Unmasking Sialoglycan Specificity: How CatchAll Glycan Array Empowered a Breakthrough in Glycan Probe Design

A deeper look at Liang et al. (2025) and how CatchAll helped reshape the glycan profiling toolkit

In the field of glycoscience, the ability to specifically detect and study individual glycan motifs -such as sialoglycans – is crucial for advancing both basic research and translational applications. Sialic acids, including Neu5Ac, Neu5Gc, and Kdn, cap the ends of glycan chains on glycoproteins and glycolipids, influencing key biological processes like immune modulation, pathogen interaction, and cancer progression.

Yet, the tools used to study these sugars – lectins, antibodies, and commercially engineered glycan binders – have often fallen short in terms of specificity, reproducibility, and structural coverage. Plant lectins like SNA and MAL-II bind broadly and sometimes unpredictably; glycantargeting antibodies are difficult to raise and validate, especially given the low immunogenicity and high structural similarity of glycans.

The recent study by Liang et al., published in Nature Communications (2025), presents a creative and highly effective solution: engineering mutant bacterial glycosidases into stable, high-affinity glycan-binding probes. This platform, termed GRABs (Glycan Recombinant Affinity Binders), offers a transformative approach to glycan labeling and analysis – especially for sialoglycans.

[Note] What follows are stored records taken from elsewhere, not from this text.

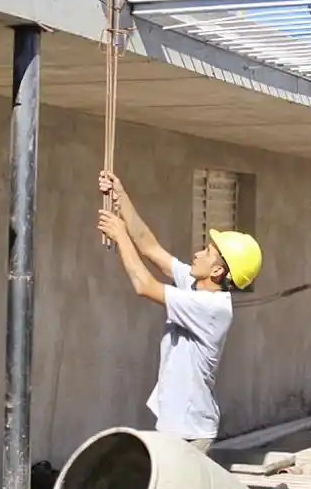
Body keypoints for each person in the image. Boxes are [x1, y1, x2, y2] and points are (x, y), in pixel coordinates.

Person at [95, 170, 263, 453]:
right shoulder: (198, 286)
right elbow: (150, 247)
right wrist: (120, 196)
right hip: (177, 423)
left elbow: (144, 285)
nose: (197, 253)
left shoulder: (210, 308)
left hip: (190, 431)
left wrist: (120, 236)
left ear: (218, 271)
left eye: (207, 253)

Turning Enzymes into Glycan-Specific Binders

The GRABs developed in this study are based on sialidases from Streptococcus pneumoniae (SpNanA) and Ruminococcus gnavus (RgNanH). These enzymes naturally cleave terminal sialic acids from glycans. Liang et al. targeted key catalytic residues and engineered mutant forms (e.g., SpNanA^D372N, RgNanH^D282A) that retain high-affinity glycan recognition but are catalytically inactive – effectively transforming enzymes into pure binding proteins.

• GRAB-Sia: Derived from SpNanA, binds a broad range of sialoglycans regardless of linkage (α2,3, α2,6, α2,8).
• GRAB-Sia3: Derived from RgNanH, specifically binds α2,3-linked sialoglycans with minimal off-target recognition.

To boost binding avidity and enable multivalent interactions, both were further tetramerized via streptavidin to form tetra-GRABs.

CatchAll Glycan Array: Enabling Definitive Sialoglycan Profiling

While these engineered probes showed promising activity in flow cytometry and blotting, the authors faced a crucial question: Do these GRABs truly discriminate between glycan linkages, and how comprehensive is their binding profile?

To answer this, they used the CatchAll Glycan Array, our extensively curated platform containing 166 structurally diverse glycans.

 

 

Figure A shows binding of tetrameric GRAB-Sia to a broad spectrum of sialoglycans, including both α2,3- and α2,6-linked sialylated motifs, with minimal off-target binding to sulfated or non-sialylated glycans.

Figure B, by contrast, demonstrates exclusive binding of GRAB-Sia3 to α2,3-linked sialoglycans, highlighting its linkage-specific selectivity and ruling out recognition of α2,6 or α2,8 variants.

The figures are reproduced from Liang, S., et al. “Mutant glycosidases for labeling sialoglycans with high specificity and affinity.” Nature Communications, 16, 1427 (2025).

This level of profiling would not be possible without the high-resolution structural diversity offered by CatchAll. In fact, it was our array that enabled the researchers to: (1) Distinguish fine linkage specificity; (2) Identify binding gaps due to steric hindrance (e.g., branched sialoglycans); and (3) Validate biological selectivity of GRABs before in vivo deployment.

For researchers developing novel glycan binders or validating monoclonal antibodies, CatchAll eliminates ambiguity by offering a gold-standard, quantitative view of glycan recognition.

Empowering the Next Generation of Glycan Research

At the heart of every major discovery in glycobiology lies a simple truth: you can’t understand what you can’t measure. The CatchAll™ Glycan Array was designed to meet this need – giving scientists an expansive, unbiased, and reproducible platform to profile glycan interactions at scale. Whether you are engineering new glycan binders like GRABs; characterizing glycanantibody interactions; exploring immune checkpoint mechanisms via Siglec ligands; or mapping the glycome of a novel cell line or tissue type, CatchAll lets you see the full picture. With robust structure diversity, minimal background signal, and flexible formats, it empowers confident discovery from day one.